US 12,292,872 B2
Compaction of documents in a high density data storage system
Sarath Lakshman, Mahe (IN); Apaar Gupta, Bangalore (IN); Rohan Ashok Suri, Jr., Mumbai (IN); Scott David Lashley, Portland, OR (US); John Sae Liang, Palo Alto, CA (US); Srinath Duvuru, Portland, OR (US); and David James Oliver Rigby, Manchester (GB)
Assigned to Couchbase, Inc., Santa Clara, CA (US)
Filed by Couchbase, Inc., Santa Clara, CA (US)
Filed on Jul. 18, 2023, as Appl. No. 18/223,541.
Claims priority of application No. 202241041486 (IN), filed on Jul. 20, 2022.
Prior Publication US 2024/0028596 A1, Jan. 25, 2024
This patent is subject to a terminal disclaimer.
Int. Cl.
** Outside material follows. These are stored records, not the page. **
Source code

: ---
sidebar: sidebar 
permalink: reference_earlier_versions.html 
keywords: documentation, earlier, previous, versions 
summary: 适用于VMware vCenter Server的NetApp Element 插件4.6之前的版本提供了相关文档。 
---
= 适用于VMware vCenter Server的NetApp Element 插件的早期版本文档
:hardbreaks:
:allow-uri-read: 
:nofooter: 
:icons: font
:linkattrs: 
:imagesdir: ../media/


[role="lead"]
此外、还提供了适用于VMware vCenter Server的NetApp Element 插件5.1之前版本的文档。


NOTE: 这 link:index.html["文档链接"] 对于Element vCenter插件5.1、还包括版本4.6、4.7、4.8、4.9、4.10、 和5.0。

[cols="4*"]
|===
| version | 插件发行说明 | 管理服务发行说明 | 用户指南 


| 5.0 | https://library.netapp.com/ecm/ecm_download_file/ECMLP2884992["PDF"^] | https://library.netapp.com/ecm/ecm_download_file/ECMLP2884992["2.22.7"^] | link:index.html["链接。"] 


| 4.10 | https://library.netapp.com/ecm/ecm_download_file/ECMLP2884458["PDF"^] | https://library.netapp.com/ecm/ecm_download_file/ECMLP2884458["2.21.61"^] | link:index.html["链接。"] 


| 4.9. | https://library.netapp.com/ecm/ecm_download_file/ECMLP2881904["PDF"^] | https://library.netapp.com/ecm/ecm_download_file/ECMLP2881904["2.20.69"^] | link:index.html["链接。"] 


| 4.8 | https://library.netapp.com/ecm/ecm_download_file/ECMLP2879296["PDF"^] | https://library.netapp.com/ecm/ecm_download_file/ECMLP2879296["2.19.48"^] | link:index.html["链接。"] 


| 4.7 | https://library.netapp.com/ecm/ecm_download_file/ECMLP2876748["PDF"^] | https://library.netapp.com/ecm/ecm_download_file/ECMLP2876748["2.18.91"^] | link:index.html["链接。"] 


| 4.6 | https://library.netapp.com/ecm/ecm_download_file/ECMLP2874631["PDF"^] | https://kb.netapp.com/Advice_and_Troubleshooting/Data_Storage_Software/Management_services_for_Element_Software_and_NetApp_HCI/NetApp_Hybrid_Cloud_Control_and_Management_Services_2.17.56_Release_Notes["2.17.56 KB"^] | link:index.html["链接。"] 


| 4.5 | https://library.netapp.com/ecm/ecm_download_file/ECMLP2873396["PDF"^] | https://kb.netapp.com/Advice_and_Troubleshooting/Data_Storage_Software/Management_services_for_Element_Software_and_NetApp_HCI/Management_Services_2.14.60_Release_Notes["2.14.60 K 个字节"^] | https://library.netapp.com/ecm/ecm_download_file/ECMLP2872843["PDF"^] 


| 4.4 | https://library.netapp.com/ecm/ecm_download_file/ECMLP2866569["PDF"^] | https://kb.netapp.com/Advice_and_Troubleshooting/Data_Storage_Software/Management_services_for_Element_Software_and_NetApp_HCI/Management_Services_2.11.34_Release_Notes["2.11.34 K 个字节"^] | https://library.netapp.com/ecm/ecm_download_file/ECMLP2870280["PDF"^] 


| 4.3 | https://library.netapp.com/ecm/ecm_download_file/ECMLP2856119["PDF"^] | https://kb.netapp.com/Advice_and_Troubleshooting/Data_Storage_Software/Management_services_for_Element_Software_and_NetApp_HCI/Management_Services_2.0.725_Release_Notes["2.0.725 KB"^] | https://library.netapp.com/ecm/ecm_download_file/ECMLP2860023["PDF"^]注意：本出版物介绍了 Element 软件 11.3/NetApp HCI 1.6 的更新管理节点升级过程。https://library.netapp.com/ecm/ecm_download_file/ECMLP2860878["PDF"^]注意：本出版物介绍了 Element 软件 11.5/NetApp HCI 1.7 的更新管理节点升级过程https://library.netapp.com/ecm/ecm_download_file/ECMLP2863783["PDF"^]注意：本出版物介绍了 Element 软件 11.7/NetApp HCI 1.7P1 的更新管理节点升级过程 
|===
G06F 16/22 (2019.01); G06F 12/02 (2006.01); G06F 16/23 (2019.01); G06F 16/2455 (2019.01); G06F 16/93 (2019.01)
CPC G06F 16/2246 (2019.01) [G06F 12/0253 (2013.01); G06F 16/2358 (2019.01); G06F 16/24552 (2019.01); G06F 16/24561 (2019.01); G06F 16/93 (2019.01)] 20 Claims
OG exemplary drawing
 
1. A computer-implemented method for maintaining data in a data management system, the computer-implemented method comprising:
storing a set of documents in log-structured object store comprising sequence numbers and document value, wherein the log-structured object store maintains documents sequence numbers and document values, the log-structured object store comprising a plurality of log segments;
storing a first log-structured merge-tree mapping keys to sequence numbers for accessing documents of the set of documents;
maintaining a delete list using a second log-structured merge-tree, the delete list comprising a list of stale document sequence numbers and corresponding sizes per log segment;
responsive to receiving a request to delete a document associated with a key,
identifying a sequence number of the deleted document from the first log-structured merge-tree based on the key value;
retrieving a size of the deleted document based on metadata of the deleted document stored in the log-structured object store based on the sequence number; and
recording the sequence number and the size of the deleted document in the second log-structured merge-tree;
for each log segment from the plurality of log segments, determining a measure of fragmentation of the log segment based on sizes of deleted documents of the log segment from the second log-structured merge-tree; and
responsive to the fragmentation exceeding a threshold, initiating a compaction operation for the log segment.